I’m sorry about your parents. That sounds like an unpleasant experience.
I don’t think the thought experiment of “erasing” someone like you from existence is really a very good test of the morality of embryo selection. You are a person with decades of memories and ties to the community of people around you. In my view the morality of “erasing” you feels a lot different than making a choice between two embryos. Unless you believe in souls or something, an embryo is almost pure genetic potential. It has no internal organs, let alone a brain. Even the placenta hasn’t formed yet.
I would point out that all the dynamics you described are already true to some degree; there are some people born with such extreme genetic disadvantages (through a combination of parentage and bad luck) that there are some paths in life simply closed to them.
Of course embryo selection will increase variance, so your point is still well taken. I’ve spent a fair amount of time thinking about this and the obvious solution here is just to work very hard to make this technology cheaper and better. If we make enough progress on that front then we can just have the government subsidize the technology and give free access to anyone that wants it.

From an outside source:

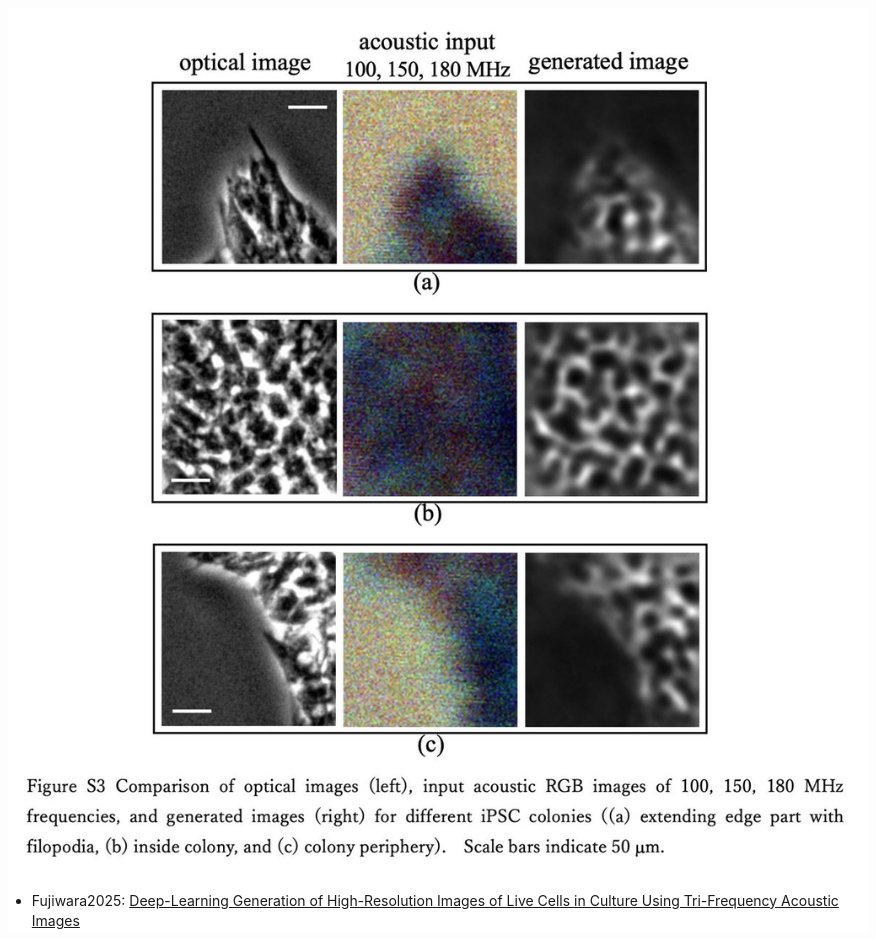 ![20250604_052507_0.jpg](/assets/images/2025/20250125_20250608/20250604_052507_0.jpg)
   - Fujiwara2025: [Deep-Learning Generation of High-Resolution Images of Live Cells in Culture Using Tri-Frequency Acoustic Images](https://doi.org/10.1103/PhysRevX.15.021015)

Inequality WILL still increase in the meantime, but there are some dynamics that I think help us here:
There is a ceiling on improvements through embryo selection or editing. That limit is determined by the amount of variance in the human gene pool. The ceiling is very high, but its existence makes it plausible that some people will get there first and others will catch up
To push beyond that ceiling you’ll either need to generate new genetic variants and test them out in people. This will require the cooperation of a very large number of people. To make good predictors today, you need literally a million people or more in a database. To a first approximation I would guess you’ll need that many if you want to test out a ton of new genetic variants and have enough statistical power to distinguish true positives from false positives.
The main way rich people can get an advantage in embryo selection is by harvesting more embryos or getting access to better predictors. The predictors are all made from huge databases, most of which are public. So it’s unlikely rich people could maintain a monopoly on the best predictors. Also, it’s hard for them to get a big advantage by selecting from a lot more embryos. You can of course pay to use a better clinic, and you can pay to go through more egg retrievals to harvest more embryos. But there are steeply diminishing returns; you’re still sampling from a normal distribution. The expected maximum value of N samples from a normal distribution is sqrt(ln(N)). That’s an INCREDIBLY slow growing function. If you go from 10 embryos to 1000, the benefit only increases by 70%.
Will rich people still have an advantage? Yes. But genetic enhancement does not have the same runaway “intelligence explosion” dynamics that AI does.